-------- Records supplied

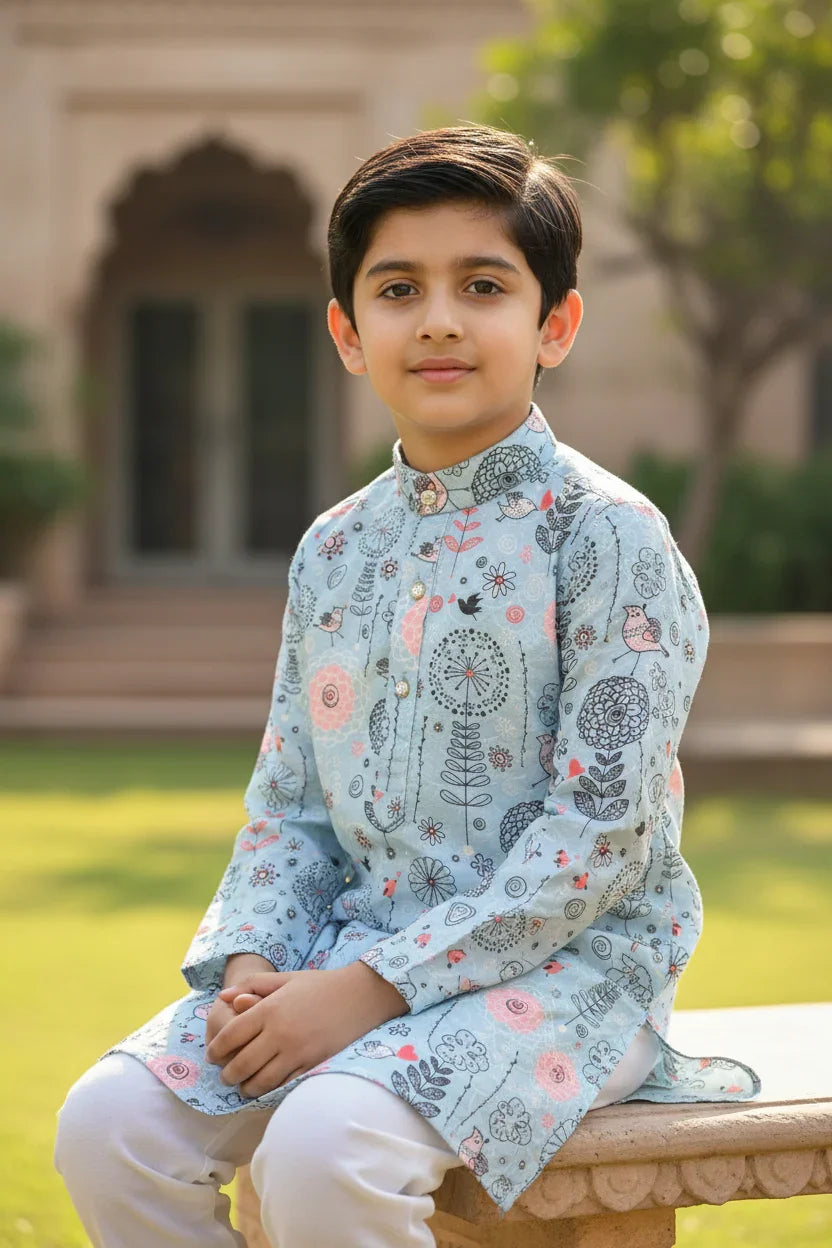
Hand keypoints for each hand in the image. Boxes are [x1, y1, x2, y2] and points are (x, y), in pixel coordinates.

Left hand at [205, 964, 407, 1098]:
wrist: (358, 996)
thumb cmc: (319, 985)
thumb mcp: (285, 978)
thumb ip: (253, 985)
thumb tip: (224, 997)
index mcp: (269, 1009)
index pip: (231, 1036)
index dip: (216, 1050)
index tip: (212, 1056)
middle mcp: (279, 1033)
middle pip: (241, 1064)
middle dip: (228, 1074)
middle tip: (225, 1076)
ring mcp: (296, 1051)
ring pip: (260, 1081)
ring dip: (246, 1087)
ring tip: (243, 1086)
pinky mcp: (311, 1065)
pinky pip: (283, 1084)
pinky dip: (270, 1089)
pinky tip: (266, 1086)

----------------

▶ [What the task asks] Find every line in the listing that has the string "thumb", then give the count by itself.

▶ [Final answer] 4